▶ [Challenges]:
1. List every person named in the post about Elizabeth Smither on Brian Turner below.
2. Summarize the post about Elizabeth Smither on Brian Turner below in two sentences.
3. According to the post about Elizabeth Smither on Brian Turner below, what prize did Ladders of Rain win?

▶ [Given passage]:
════════
Friday, November 4, 2016

Elizabeth Smither on Brian Turner

The 100th in this occasional series of reprints from Quote Unquote the magazine is from the March 1995 issue: the cover featured a portrait of poet Jenny Bornholdt by Annelies van der Poel. From the first issue we had a monthly column by Bill Manhire called “The Poetry File”, in which he would discuss a particular poem: 24 of these columns were reprinted in his 2000 non-fiction collection Doubtful Sounds. For some reason Bill couldn’t do a column for this issue, but Elizabeth Smither stepped in with this radio talk about “The Pebble Population” from Brian Turner’s first collection, Ladders of Rain, which was published in 1978 and won the Commonwealth Poetry Prize.

“The Pebble Population” by Brian Turner
The Auckland poet CK Stead has said that the poet needs to work on himself, not the poem, and I take this to mean that to write good poetry a poet needs to attend to his own character which will then affect the poem in a way that mere considerations of technique cannot. And sometimes, and perhaps this is a continuation of this idea, unspoken qualities of restraint, scrupulous observation, scepticism — the things that are said behind and between the lines — can be as effective as the words themselves.

This has always seemed to me a characteristic of the poetry of Brian Turner. It is a poetry of restraint but humour, open-mindedness and rigour, pessimism (sometimes) and warmth. It is certainly poetry that never fools itself; the opposite of high-flown; though not without passion, it seems to scorn vagueness.

Brian Turner often chooses subjects that resemble his own poetic character and in “The Pebble Population” there seems a perfect blending of poet and subject. It’s also a perfect example of his manner of working. Listen to it as a very gentle but soundly-researched theory. Each word as it appears on the page keeps its distance from the neighbouring word, each pebble is separate.
════════
▶ [Raw data]:
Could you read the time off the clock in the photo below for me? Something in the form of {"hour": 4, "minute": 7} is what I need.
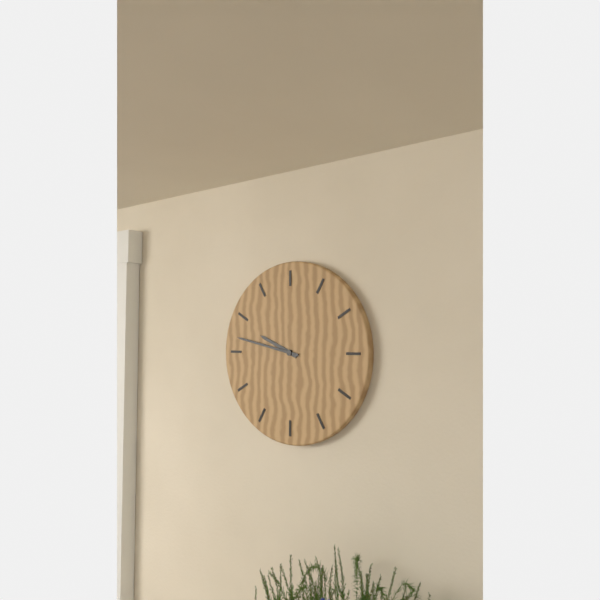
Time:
════════
▶ [Answers in order]:
1. Elizabeth Smither, Brian Turner, Jenny Bornholdt, Annelies van der Poel, Bill Manhire, CK Stead

2. This reprint from the March 1995 issue of Quote Unquote is a radio talk by Elizabeth Smither on Brian Turner's "The Pebble Population," which filled in for Bill Manhire's regular "The Poetry File" column. Smither describes Turner's poetry as restrained, rigorous and never self-deceiving, and sees the poem as a perfect blending of poet and subject.

3. The Commonwealth Poetry Prize.